Later in the spring, Congress must act to raise the national debt limit, an otherwise routine step that conservatives have turned into a litmus test for tea party authenticity. House Republican leaders want to use the bill to enact structural changes to the budget process to force austerity. Democrats say that debate should be conducted separately from discussions over a higher debt ceiling, to avert the risk of destabilizing global financial markets.
To reach consensus on the nation's biggest budget problems, Democrats and Republicans must survive the spring with some semblance of bipartisan goodwill intact. But the notion of compromise is anathema to many House conservatives, who succeeded last week in nearly doubling the proposed GOP spending cuts for this year.
House Minority Leader Steny H. Hoyer (D-Md.), a vocal proponent of dramatic changes to reduce deficits, said House Democrats are also reluctant to pursue compromise until Republicans make their intentions known. Pointing to the GOP spending package, Hoyer said Democrats want to "get out of the way and just watch them act. Let the American public see what they're trying to do."Senate's pivotal role
The Senate, by contrast, is emerging as the focal point for fiscal reform. Since last summer, Democrat Mark R. Warner (Va.) and Republican Saxby Chambliss (Ga.) have been meeting with other moderates about the debt problem. The group has grown to at least 31 senators.

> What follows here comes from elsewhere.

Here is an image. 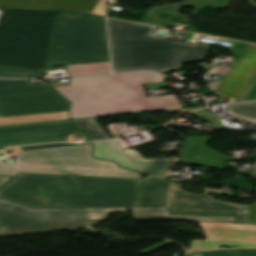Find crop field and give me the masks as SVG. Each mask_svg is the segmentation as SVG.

In recent weeks, Warner and Chambliss have begun meeting with four senators who served on Obama's deficit commission in hopes of advancing its blueprint for raising revenue and restraining entitlement programs. The four include Senate Budget Committee Chairman Kent Conrad (D-N.D.), Majority Whip Richard J. Durbin (D-Ill.) and two Republicans who are influential on fiscal issues: Tom Coburn (Okla.) and Mike Crapo (Idaho).

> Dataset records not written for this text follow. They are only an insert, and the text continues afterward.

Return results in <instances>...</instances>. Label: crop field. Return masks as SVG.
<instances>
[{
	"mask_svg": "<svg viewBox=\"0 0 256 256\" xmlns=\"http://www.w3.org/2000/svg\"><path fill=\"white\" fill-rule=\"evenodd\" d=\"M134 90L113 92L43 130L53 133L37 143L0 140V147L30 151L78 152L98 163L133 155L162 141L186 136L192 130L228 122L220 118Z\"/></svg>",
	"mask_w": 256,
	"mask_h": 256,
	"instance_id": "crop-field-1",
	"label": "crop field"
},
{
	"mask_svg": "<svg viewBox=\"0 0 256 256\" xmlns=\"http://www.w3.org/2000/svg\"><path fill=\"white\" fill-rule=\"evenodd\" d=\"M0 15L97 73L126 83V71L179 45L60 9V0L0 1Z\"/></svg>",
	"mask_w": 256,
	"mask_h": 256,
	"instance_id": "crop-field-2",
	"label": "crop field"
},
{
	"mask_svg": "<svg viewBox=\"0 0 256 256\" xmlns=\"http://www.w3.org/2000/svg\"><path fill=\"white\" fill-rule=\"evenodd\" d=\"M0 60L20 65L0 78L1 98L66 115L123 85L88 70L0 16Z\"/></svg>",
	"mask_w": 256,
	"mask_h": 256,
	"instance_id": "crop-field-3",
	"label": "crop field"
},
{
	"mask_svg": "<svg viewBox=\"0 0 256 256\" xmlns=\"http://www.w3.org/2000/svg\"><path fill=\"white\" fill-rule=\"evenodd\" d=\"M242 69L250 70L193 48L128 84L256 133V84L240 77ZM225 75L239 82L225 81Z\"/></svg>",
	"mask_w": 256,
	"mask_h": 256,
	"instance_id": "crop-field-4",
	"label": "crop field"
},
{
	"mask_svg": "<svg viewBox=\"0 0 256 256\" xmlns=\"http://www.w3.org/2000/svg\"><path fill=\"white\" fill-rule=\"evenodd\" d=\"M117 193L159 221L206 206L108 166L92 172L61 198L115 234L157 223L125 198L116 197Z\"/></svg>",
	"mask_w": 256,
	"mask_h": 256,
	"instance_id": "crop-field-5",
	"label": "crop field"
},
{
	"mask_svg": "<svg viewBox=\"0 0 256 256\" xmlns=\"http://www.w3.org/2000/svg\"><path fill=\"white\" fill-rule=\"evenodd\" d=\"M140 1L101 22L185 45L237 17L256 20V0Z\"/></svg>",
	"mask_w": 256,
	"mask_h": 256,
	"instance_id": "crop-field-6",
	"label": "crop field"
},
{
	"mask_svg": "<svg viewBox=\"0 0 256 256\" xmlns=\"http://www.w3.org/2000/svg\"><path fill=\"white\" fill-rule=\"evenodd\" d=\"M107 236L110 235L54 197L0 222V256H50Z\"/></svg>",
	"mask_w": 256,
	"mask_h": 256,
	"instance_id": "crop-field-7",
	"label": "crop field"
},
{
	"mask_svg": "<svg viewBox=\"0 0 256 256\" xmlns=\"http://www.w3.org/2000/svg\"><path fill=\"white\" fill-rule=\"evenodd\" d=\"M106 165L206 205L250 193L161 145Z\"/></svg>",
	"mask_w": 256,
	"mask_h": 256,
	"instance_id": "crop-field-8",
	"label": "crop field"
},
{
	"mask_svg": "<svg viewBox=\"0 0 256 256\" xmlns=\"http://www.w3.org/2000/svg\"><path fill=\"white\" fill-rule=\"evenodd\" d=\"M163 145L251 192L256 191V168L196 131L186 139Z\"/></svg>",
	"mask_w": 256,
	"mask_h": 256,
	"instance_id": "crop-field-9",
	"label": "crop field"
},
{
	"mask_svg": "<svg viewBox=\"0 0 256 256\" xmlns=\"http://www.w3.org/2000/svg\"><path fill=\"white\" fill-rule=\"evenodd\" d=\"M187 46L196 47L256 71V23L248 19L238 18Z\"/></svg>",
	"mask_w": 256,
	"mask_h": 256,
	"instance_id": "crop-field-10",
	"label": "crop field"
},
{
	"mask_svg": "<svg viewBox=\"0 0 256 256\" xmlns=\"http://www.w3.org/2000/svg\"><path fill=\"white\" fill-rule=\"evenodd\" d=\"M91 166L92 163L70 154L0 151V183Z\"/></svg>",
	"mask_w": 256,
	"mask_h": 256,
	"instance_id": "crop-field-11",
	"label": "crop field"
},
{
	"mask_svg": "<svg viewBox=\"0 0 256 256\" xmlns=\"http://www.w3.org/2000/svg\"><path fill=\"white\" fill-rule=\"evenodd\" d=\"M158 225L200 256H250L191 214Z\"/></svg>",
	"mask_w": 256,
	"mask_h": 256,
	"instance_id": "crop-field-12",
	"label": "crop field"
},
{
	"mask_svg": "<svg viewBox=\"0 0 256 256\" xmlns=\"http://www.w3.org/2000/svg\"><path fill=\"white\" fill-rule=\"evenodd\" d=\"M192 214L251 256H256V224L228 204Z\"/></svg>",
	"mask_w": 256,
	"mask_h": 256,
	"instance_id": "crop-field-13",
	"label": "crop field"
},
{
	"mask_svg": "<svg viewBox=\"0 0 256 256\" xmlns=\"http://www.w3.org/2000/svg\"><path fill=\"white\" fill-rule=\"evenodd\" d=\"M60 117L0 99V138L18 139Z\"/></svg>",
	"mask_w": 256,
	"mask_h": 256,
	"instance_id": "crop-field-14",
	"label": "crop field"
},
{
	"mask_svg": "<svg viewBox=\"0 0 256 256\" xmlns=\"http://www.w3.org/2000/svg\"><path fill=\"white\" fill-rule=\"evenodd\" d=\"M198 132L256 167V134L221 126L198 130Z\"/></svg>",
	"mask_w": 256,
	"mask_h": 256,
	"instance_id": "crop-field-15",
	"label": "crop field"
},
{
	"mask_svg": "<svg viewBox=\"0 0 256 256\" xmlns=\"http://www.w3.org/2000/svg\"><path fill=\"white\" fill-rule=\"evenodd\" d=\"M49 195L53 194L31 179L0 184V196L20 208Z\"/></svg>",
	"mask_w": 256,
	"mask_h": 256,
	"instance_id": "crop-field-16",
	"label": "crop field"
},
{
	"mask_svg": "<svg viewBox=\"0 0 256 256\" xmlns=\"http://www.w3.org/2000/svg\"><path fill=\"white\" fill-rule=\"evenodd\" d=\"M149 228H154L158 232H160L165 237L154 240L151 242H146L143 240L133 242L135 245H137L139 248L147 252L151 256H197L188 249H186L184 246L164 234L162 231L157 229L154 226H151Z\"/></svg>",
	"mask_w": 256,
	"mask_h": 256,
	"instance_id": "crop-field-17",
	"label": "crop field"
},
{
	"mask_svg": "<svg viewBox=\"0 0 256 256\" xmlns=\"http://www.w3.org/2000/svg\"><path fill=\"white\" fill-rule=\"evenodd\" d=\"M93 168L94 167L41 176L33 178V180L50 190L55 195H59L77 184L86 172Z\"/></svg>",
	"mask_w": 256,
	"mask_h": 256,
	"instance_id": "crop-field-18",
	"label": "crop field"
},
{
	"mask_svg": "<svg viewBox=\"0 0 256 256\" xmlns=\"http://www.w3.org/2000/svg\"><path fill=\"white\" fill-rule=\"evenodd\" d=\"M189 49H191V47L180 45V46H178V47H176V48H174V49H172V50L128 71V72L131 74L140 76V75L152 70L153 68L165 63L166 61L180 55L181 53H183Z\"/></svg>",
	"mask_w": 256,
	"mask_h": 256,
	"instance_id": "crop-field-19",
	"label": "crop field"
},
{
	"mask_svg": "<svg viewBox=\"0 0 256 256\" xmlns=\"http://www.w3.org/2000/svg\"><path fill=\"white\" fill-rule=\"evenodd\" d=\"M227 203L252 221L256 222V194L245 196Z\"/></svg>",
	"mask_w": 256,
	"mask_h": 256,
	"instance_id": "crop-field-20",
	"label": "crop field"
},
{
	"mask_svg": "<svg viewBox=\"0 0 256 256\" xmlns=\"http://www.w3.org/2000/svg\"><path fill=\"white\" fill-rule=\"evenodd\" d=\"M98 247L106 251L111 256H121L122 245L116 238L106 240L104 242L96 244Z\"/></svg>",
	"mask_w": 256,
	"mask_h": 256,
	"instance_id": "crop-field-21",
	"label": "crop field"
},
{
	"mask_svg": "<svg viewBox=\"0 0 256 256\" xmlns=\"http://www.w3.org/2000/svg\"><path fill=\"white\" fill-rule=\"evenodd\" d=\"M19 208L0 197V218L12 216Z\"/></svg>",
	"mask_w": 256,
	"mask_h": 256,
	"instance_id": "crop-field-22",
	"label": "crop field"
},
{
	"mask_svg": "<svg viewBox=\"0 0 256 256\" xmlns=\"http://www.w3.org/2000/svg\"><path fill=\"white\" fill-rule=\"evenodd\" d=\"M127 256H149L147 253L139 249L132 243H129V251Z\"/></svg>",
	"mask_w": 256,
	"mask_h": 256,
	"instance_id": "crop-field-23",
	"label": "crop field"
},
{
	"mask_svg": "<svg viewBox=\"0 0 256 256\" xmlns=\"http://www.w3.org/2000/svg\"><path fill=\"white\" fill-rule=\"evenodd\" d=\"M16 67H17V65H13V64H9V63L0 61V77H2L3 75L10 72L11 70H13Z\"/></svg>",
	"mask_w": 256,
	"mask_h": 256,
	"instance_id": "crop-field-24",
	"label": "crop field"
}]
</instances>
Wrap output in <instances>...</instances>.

Chambliss said he is optimistic that the group can agree on a strategy, perhaps in time for the debt-ceiling debate. But the group may have more success, budget analysts said, if it waits for the spending-cut frenzy to play out and for gridlocked lawmakers to start looking for a better solution.
"We've got to solve this problem. And if the time is ripe to do it now, then we've got to continue," Chambliss said. "You've already got Tom Coburn and Dick Durbin sitting in the same room together talking about these issues. That's pretty significant in and of itself."